Opinions of Friday, 30 October 2015

Auteur: Yanick Yemga

Elvis Ngolle Ngolle : Un « éperviable » pour diriger l’académie

Comparaison n’est pas raison, mais citons la France régulièrement convoquée en exemple par les thuriféraires du régime quand ça les arrangent. Peut-on imaginer le Parti socialiste confier à Jérôme Cahuzac, (ancien ministre délégué chargé du Budget, accusé d’évasion fiscale) la formation des militants sans que cela ne suscite un inoxydable tollé aussi bien dans le camp des Républicains que dans celui des Socialistes ?

Ou encore un Eric Woerth (ministre du Budget de Nicolas Sarkozy, soupçonné de recel de fonds et de trafic d’influence) hériter de cette mission chez les Républicains, sans que cela ne génère la même indignation? A la vérité, le véto de la morale politique qui aurait probablement disqualifié ces personnalités dans l’arène hexagonale s’avère inopérant sous le ciel du Renouveau.

A preuve, la coordination de l’Académie du Rassemblement démocratique du peuple camerounais (Rdpc) crée le 24 avril 2015, a bien été confiée le 23 octobre dernier à Elvis Ngolle Ngolle. Un homme empêtré dans des ennuis judiciaires. L’ancien ministre des Forêts et de la Faune (qui bénéfice certes de la présomption d’innocence) est cité dans au moins deux dossiers en rapport avec sa gestion des deniers publics et du patrimoine forestier national.

La première, concerne l’affaire ministère public et Etat du Cameroun (Projet de renforcement des initiatives pour la gestion communautaire des ressources forestières et fauniques, Rigc) contre Kaptue Tagne et autres (employés et ex-employés d’Afriland First Bank). L’on se souvient qu’en février 2013, au cours d’une audience au Tribunal criminel spécial, Me Nkouengoua, un des conseils de la banque avait réclamé l’ouverture d’un deuxième complément d’enquête à l’effet d’inculper l’ex-Minfof.

L’avocat d’Afriland First Bank avait alors soutenu que « le ministre Ngolle Ngolle a demandé l’ouverture d’un second compte qui abrite les dépôts à terme et qui ont généré des intérêts lui ayant profité ». Pour sa défense, l’intéressé cité comme témoin de l’accusation dans cette affaire de détournement de 1,7 milliard de Fcfa accuse « les responsables de ladite banque d’avoir pensé une manœuvre bancaire pour faire du business avec les fonds publics ». Outre ce dossier, Elvis Ngolle Ngolle avait aussi été cité dans le scandale de l’exploitation illicite des essences protégées de bois et entendu le 04 mail 2012 par la police judiciaire.

Sans présager des conclusions de la justice s’agissant de l’une et l’autre de ces affaires, c’est donc sur cet homme entré au gouvernement le 07 décembre 1997 et qui en est ressorti le 22 septembre 2006, que Paul Biya a jeté son présidentiel dévolu pour piloter l’Académie du Rdpc.

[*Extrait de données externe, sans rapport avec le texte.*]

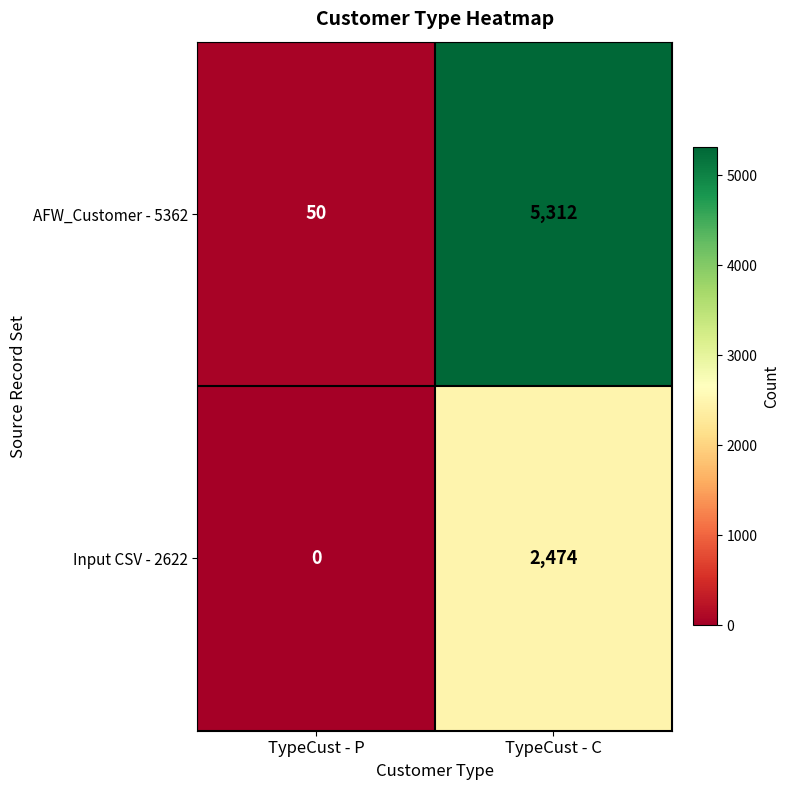

Reading right to left, what are all the values shown in this chart?

AFW_Customer - 5362: 5312	50
Input CSV - 2622: 2474	0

Un parti, qui, il faut le rappeler, est censé porter les idéaux du Renouveau que sont la rigueur et la moralisation.

Au cœur du secrétariat général du Comité central du « parti du flambeau », la désignation de ce « camarade » embarrasse pour « l’image qu’elle renvoie ». Celle d’une formation politique dont le chef tient un discours officiel de lutte contre la corruption mais pose curieusement des actes qui autorisent un sérieux doute sur sa volonté réelle d’éradiquer « ce cancer social ». A en croire un proche collaborateur du secrétaire général du Rdpc, Jean Nkueté, « le sujet n’a pas fait l’objet d’un débat au sein du secrétariat général.

On ne peut pas jeter un camarade parce qu’il a commis une faute. Chacun de nous peut avoir un petit moment de faiblesse. Le ministre Ngolle Ngolle a peut-être détourné des fonds publics, mais c’est un homme bien. Je pense que son attitude après sa sortie du gouvernement a plaidé pour sa nomination. Il est resté calme dans son coin et n’a manqué aucune occasion pour défendre le parti et son président », confie notre source.

Selon l’article 4 de la décision portant création de l’Académie du Rdpc, cette structure est chargée de « la mise en œuvre des stratégies de formation politique et de renforcement des capacités des élus et militants du parti au niveau central et au sein des organes de base ; de la formation des formateurs ; de la production des supports de formation citoyenne et politique en liaison avec le secrétariat à la communication ».